═════ Source data
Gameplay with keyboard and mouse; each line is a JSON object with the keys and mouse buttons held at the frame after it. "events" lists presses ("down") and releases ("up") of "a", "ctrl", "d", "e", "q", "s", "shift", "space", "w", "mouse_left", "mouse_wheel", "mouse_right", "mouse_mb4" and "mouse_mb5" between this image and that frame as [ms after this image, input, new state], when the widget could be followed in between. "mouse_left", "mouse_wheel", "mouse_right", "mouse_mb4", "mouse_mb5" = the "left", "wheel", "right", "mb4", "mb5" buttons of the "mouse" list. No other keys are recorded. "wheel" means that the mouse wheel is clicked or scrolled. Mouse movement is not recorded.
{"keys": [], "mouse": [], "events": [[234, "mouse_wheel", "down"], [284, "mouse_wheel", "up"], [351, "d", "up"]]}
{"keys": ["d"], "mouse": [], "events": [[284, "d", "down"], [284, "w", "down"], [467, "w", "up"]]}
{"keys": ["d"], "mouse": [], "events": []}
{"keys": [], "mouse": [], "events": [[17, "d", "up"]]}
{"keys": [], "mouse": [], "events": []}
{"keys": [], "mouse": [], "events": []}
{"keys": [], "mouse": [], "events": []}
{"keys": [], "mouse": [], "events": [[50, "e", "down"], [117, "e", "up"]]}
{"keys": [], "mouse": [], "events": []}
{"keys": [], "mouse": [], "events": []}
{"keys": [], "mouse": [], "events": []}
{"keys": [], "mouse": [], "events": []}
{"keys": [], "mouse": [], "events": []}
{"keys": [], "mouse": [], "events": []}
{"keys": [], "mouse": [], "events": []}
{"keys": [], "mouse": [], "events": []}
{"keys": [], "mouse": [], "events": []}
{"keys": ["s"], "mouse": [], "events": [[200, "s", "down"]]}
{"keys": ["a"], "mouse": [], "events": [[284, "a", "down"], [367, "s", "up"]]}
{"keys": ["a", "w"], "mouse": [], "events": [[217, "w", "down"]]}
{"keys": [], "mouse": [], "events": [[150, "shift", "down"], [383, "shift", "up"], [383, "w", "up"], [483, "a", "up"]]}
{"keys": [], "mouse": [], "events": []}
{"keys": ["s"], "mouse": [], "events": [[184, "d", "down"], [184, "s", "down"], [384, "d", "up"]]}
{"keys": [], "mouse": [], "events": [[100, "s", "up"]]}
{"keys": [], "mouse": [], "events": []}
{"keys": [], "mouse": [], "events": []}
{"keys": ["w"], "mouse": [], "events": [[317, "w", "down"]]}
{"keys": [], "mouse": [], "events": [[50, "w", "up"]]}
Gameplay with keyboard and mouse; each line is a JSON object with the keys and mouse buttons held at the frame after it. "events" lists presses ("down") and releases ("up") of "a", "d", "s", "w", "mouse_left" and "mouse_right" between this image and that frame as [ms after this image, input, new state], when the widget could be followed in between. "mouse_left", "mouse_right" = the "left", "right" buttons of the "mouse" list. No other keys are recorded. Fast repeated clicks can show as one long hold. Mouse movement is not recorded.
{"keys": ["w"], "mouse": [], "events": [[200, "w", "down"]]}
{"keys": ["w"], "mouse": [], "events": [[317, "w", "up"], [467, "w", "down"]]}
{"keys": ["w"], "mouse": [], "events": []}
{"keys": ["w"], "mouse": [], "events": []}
══════════
Work to be completed → Send back the complete listing, identical to the original in every line.

Written solution →
Gameplay with keyboard and mouse; each line is a JSON object with the keys and mouse buttons held at the frame after it. "events" lists presses ("down") and releases ("up") of "a", "ctrl", "d", "e", "q", "s", "shift", "space", "w", "mouse_left", "mouse_wheel", "mouse_right", "mouse_mb4" and "mouse_mb5" between this image and that frame as [ms after this image, input, new state], when the widget could be followed in between. "mouse_left", "mouse_wheel", "mouse_right", "mouse_mb4", "mouse_mb5" = the "left", "wheel", "right", "mb4", "mb5" buttons of the "mouse" list. No other keys are recorded. "wheel" means that the mouse wheel is clicked or scrolled. Mouse movement is not recorded.
{"keys": [], "mouse": [], "events": [[234, "mouse_wheel", "down"], [284, "mouse_wheel", "up"], [351, "d", "up"]]}
{"keys": ["d"], "mouse": [], "events": [[284, "d", "down"], [284, "w", "down"], [467, "w", "up"]]}
{"keys": ["d"], "mouse": [], "events": []}
{"keys": [], "mouse": [], "events": [[17, "d", "up"]]}
{"keys": [], "mouse": [], "events": []}
{"keys": [], "mouse": [], "events": []}
{"keys": [], "mouse": [], "events": []}
{"keys": [], "mouse": [], "events": [[50, "e", "down"], [117, "e", "up"]]}
{"keys": [], "mouse": [], "events": []}
{"keys": [], "mouse": [], "events": []}
{"keys": [], "mouse": [], "events": []}
{"keys": [], "mouse": [], "events": []}
{"keys": [], "mouse": [], "events": []}
{"keys": [], "mouse": [], "events": []}
{"keys": [], "mouse": [], "events": []}
{"keys": [], "mouse": [], "events": []}
{"keys": [], "mouse": [], "events": []}
{"keys": ["s"], "mouse": [], "events": [[200, "s", "down"]]}
{"keys": ["a"], "mouse": [], "events": [[284, "a", "down"], [367, "s", "up"]]}
{"keys": ["a", "w"], "mouse": [], "events": [[217, "w", "down"]]}
{"keys": [], "mouse": [], "events": [[150, "shift", "down"], [383, "shift", "up"], [383, "w", "up"], [483, "a", "up"]]}
{"keys": [], "mouse": [], "events": []}
{"keys": ["s"], "mouse": [], "events": [[184, "d", "down"], [184, "s", "down"], [384, "d", "up"]]}
{"keys": [], "mouse": [], "events": [[100, "s", "up"]]}
{"keys": [], "mouse": [], "events": []}
{"keys": [], "mouse": [], "events": []}
{"keys": ["w"], "mouse": [], "events": [[317, "w", "down"]]}
{"keys": [], "mouse": [], "events": [[50, "w", "up"]]}
Gameplay with keyboard and mouse; each line is a JSON object with the keys and mouse buttons held at the frame after it. "events" lists presses ("down") and releases ("up") of "a", "d", "s", "w", "mouse_left" and "mouse_right" between this image and that frame as [ms after this image, input, new state], when the widget could be followed in between. "mouse_left", "mouse_right" = the "left", "right" buttons of the "mouse" list. No other keys are recorded. Fast repeated clicks can show as one long hold. Mouse movement is not recorded.
{"keys": ["w"], "mouse": [], "events": [[200, "w", "down"]]}
{"keys": ["w"], "mouse": [], "events": [[317, "w", "up"], [467, "w", "down"]]}
{"keys": ["w"], "mouse": [], "events": []}
{"keys": ["w"], "mouse": [], "events": []}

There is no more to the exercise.